» Problem: The reply must consist of the complete listing, reproduced exactly, with no images included.

» The records:
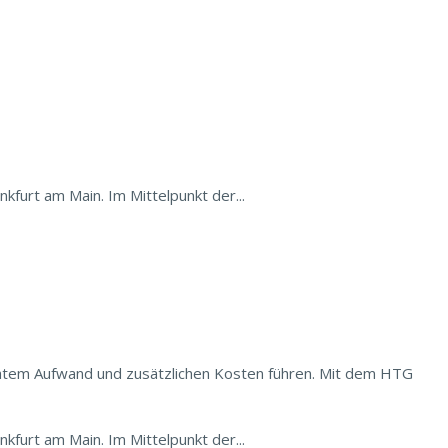
rt am Main. Im Mittelpunkt der...
öhtem Aufwand und zusätzlichen Kosten führen. Mit dem HTG
rt am Main. Im Mittelpunkt der...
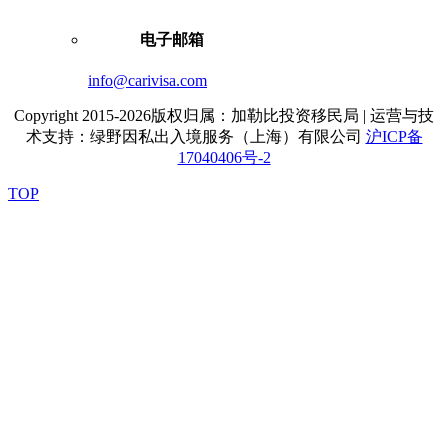
电子邮箱
info@carivisa.com
Copyright 2015-2026版权归属：加勒比投资移民局 | 运营与技
术支持：绿野因私出入境服务（上海）有限公司
沪ICP备
17040406号-2
TOP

» Response to this task:
rt am Main. Im Mittelpunkt der...
öhtem Aufwand und zusätzlichen Kosten führen. Mit dem HTG
rt am Main. Im Mittelpunkt der...
电子邮箱
info@carivisa.com
Copyright 2015-2026版权归属：加勒比投资移民局 | 运营与技
术支持：绿野因私出入境服务（上海）有限公司
沪ICP备
17040406号-2
TOP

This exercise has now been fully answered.